Il Goût de France accarezza Torino

Il Goût de France accarezza TorinoNell’anno celebrativo del cibo italiano, e a pochi mesi dall’evento gastronomico più prestigioso d’Europa – la finale europea del Bocuse d’Or - la prima capitale d’Italia rende omaggio all’eccellenza culinaria dei “cugini” al di là delle Alpi in uno dei nuovi simboli della città sabauda, il Piano35 - ristorante del grattacielo Intesa San Paolo - con tre serate dedicate a “accoglienza, edonismo, celebrazione” dei sapori francesi.

Per celebrare “l’accoglienza” si inizia il 19 – giorno in cui il grande Maestro Gualtiero Marchesi avrebbe dovuto festeggiare i suoi 88 anni – con l’incontro/confronto tra il giovane resident chef Fabio Macrì e la cucina stellata di Eric Sapet, sapiente interprete della cucina provenzale e valorizzatore di erbe, profumi e sapori di quel territorio delicatamente narrato nel film “Un’ottima annata”, girato in uno dei più suggestivi villaggi di Provenza: Cucuron, piccola perla del Luberon, proprio dove si trova La Petite Maison, il ristorante di cui è proprietario fin dal 2007 e che ha portato alla stella Michelin nel 2009.

Il menù è ricco ed intenso: si va dalla battuta al coltello, ostriche, caviale e giardiniera di verdure preparato da Fabio Macrì, al tortino croccante di funghi di Parigi, formaggio fresco e Tartufo nero del Luberon ideato da Sapet, dagli gnocchi di piselli, scampi, mozzarella e pomodoro e dal rombo, foie gras, capesante e carciofi presentati da Macrì al girello di vitello dorato nel suo fondo, piselli e fagioli stufati, carote e salsa al cumino di Sapet, che al termine propone anche l’ananas Victoria in scaglie croccanti, crema al frutto della passione e sorbetto di Ananas

I vini sono adeguati a cotante vivande: Champagne Brut Vintage, 2008, Thienot Timorasso il Montino, 2015, La Colombera Sancerre, 2016, Comte Laffond.

 

L’edonismo sarà esaltato la sera del 20 marzo, nel Lounge Bar Piano35. Il matrimonio proposto sarà classico ma al contempo azzardato. Ai clienti verrà proposto uno degli elementi ‘incontournable’ della cucina francese: l’ostrica, servita come in un bar à huîtres della Costa Azzurra. Ma, e qui sta la novità, gemellata con tre cocktail ‘di ispirazione francese’ concepiti per l’occasione da Mirko Turconi, barman di Piano35 e titolatissimo creativo del bere miscelato.

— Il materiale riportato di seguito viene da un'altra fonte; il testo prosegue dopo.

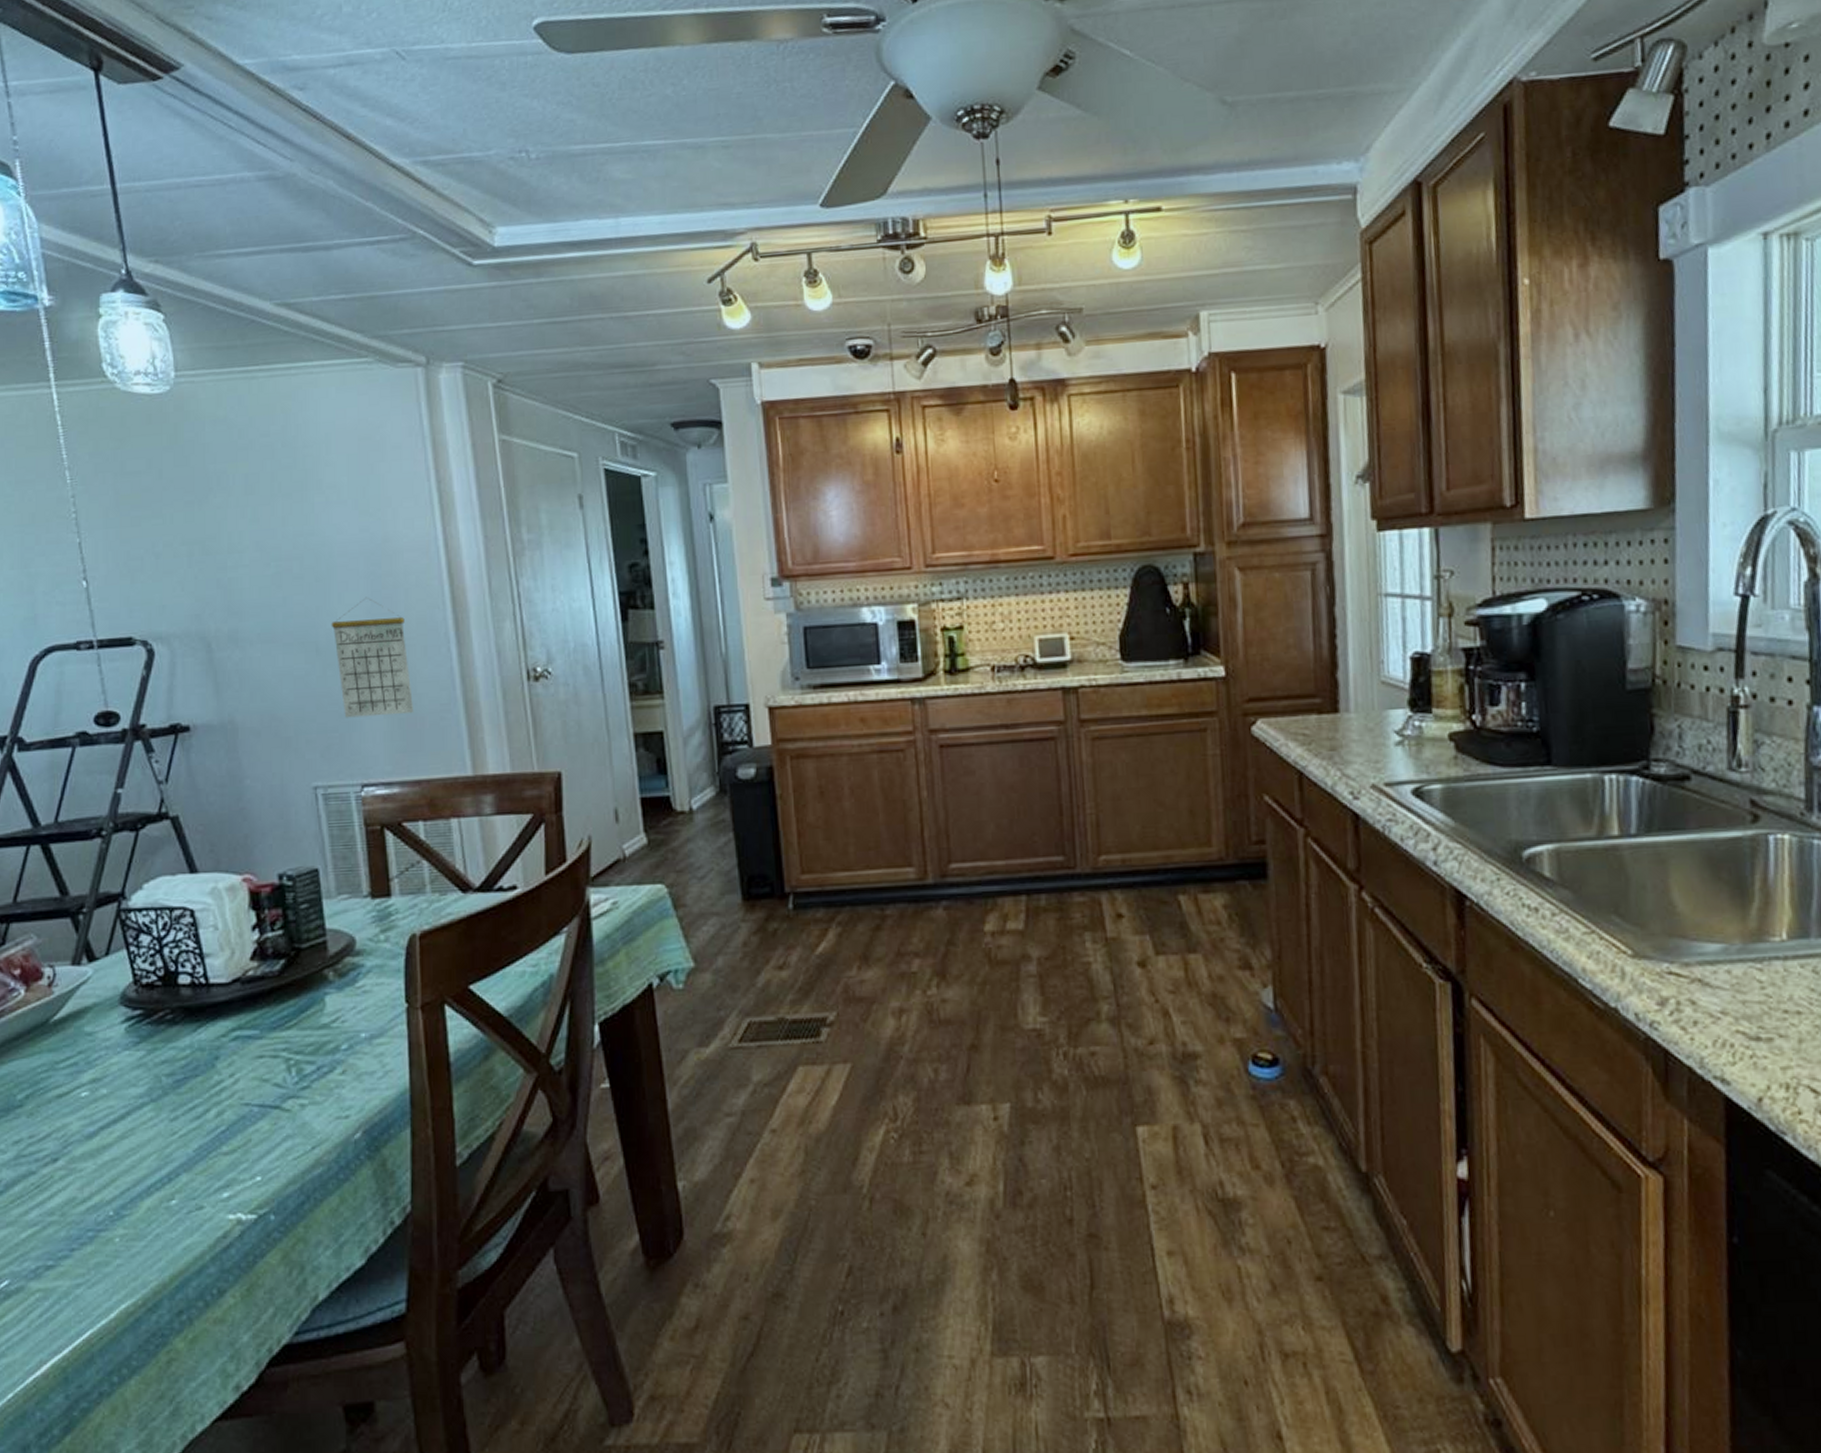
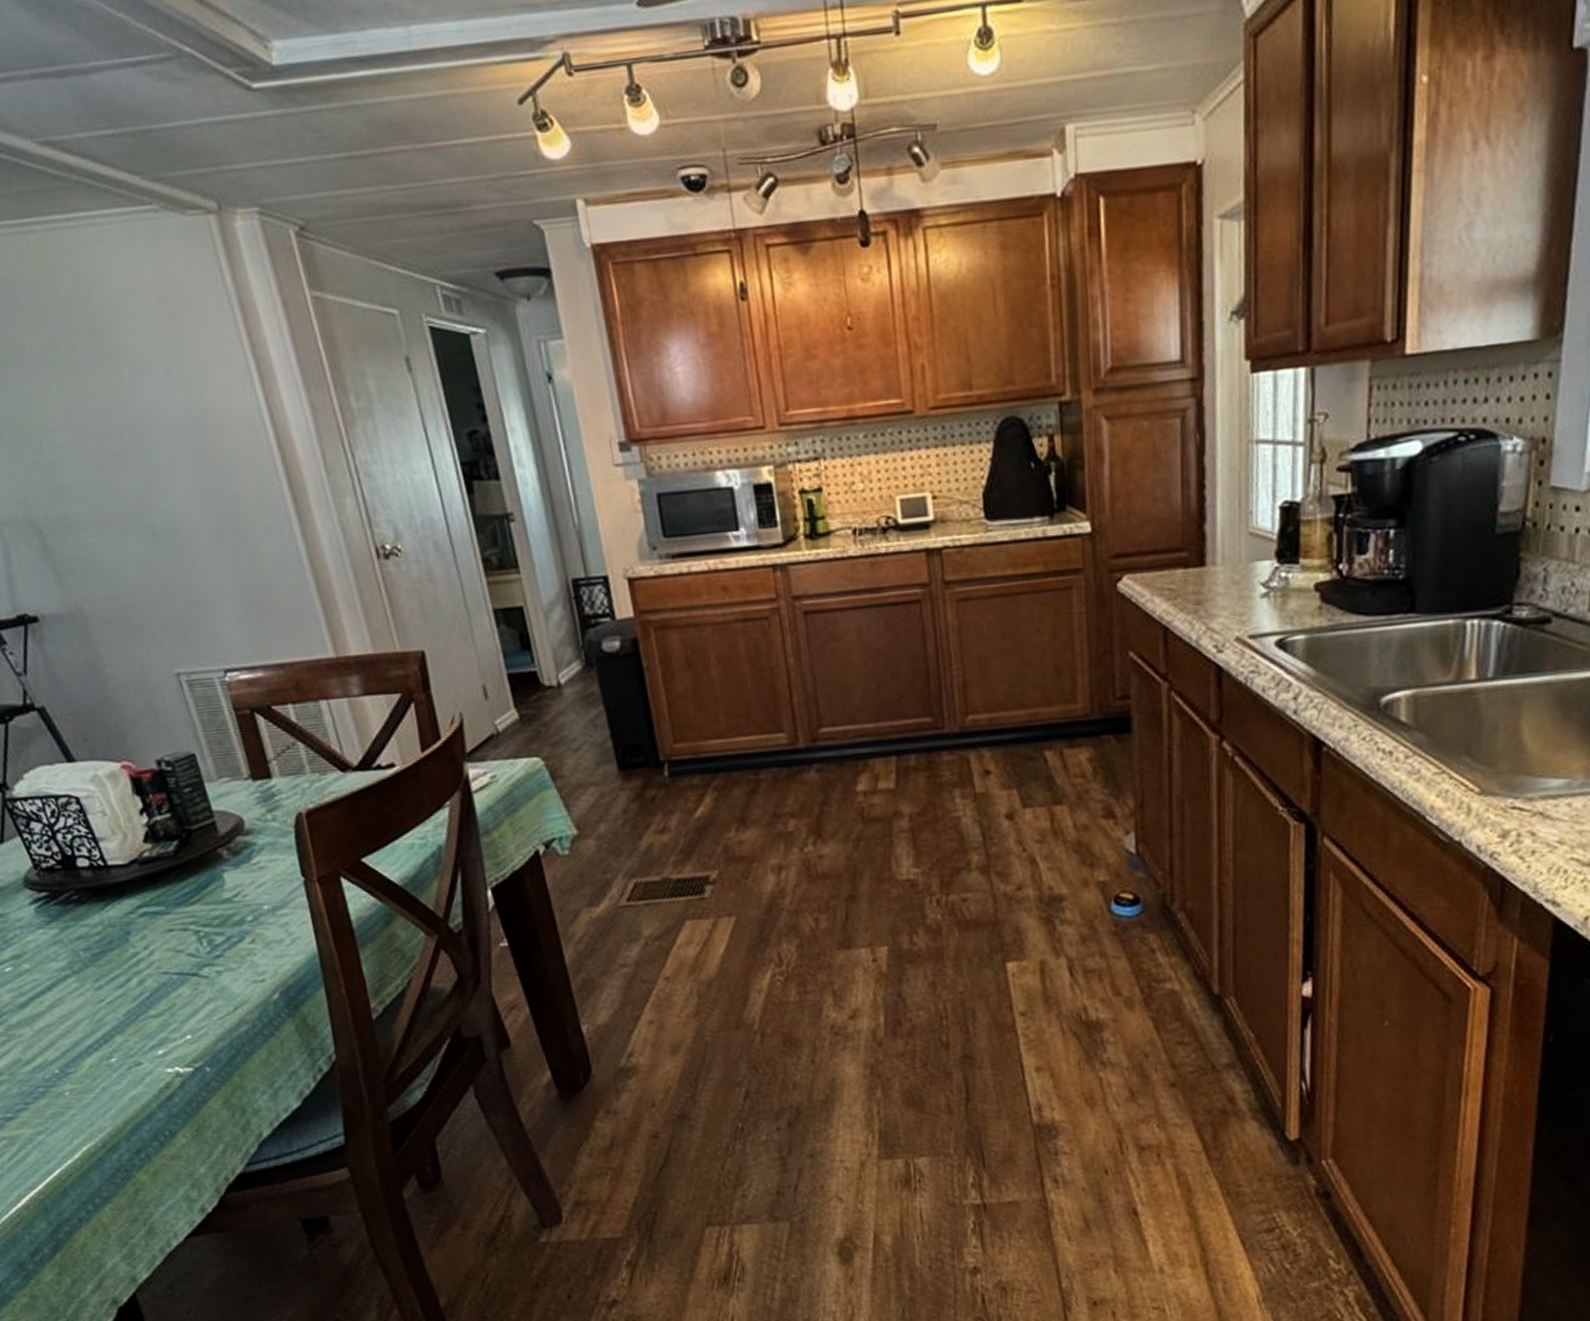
calendar: present [331,596,414,718] -> none [164,475,266,603]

Infine la “celebrazione”, il giorno successivo, è concomitante con la quarta edizione di Goût de France, il più grande evento globale della cucina francese al mondo che ogni anno, sempre nella medesima data, per il 2018 il 21 marzo, in 3000 ristoranti d’eccellenza di 150 paesi in 5 continenti, omaggia la cucina transalpina con un “dîner” con ricette e vini francesi.

Questa è solo la prima tappa del programma del ristorante più alto d’Italia. A giugno arriva a Torino il Bocuse d’Or Europe 2018, il più importante concorso gastronomico internazionale. E per l’occasione ‘Piano35 incontra la Francia’ celebrerà proprio Paul Bocuse, il grande maestro recentemente scomparso, aderendo con un proprio progetto al calendario di Bocuse d’Or Europe Off 2018. In una serata sul filo della storia, giovedì 7 giugno, Fabio Macrì proporrà alcune delle più celebri ricette di Paul Bocuse. Ancora una volta, nel “cielo sopra Torino”, i sapori francesi saranno l’occasione per coinvolgere, stupire, creare incontri e traiettorie, perché la cucina è arte e cultura materiale, occasione ideale di conoscenza e comunicazione.

E non è tutto: la Francia sarà celebrata anche nella caffetteria Chiccotosto, il terzo elemento del Sistema gastronomico, strategicamente posizionata a piano strada, sul latto sud del grattacielo. Si gusterà l’inconfondibile atmosfera dei bistrot parigini, con un’offerta arricchita da baguette, insalate, tartellette, macaron, marmellate e quiche. Proposte sfiziose disponibili dalle 7.00 fino alle 18.00, con orario continuato, nella settimana in cui Piano35 parlerà francese, dal 19 al 23 marzo. Prodotti selezionati e preparazioni originali porteranno i sapori transalpini in città nella caffetteria che ha fatto del design e della compatibilità ambientale il proprio segno distintivo.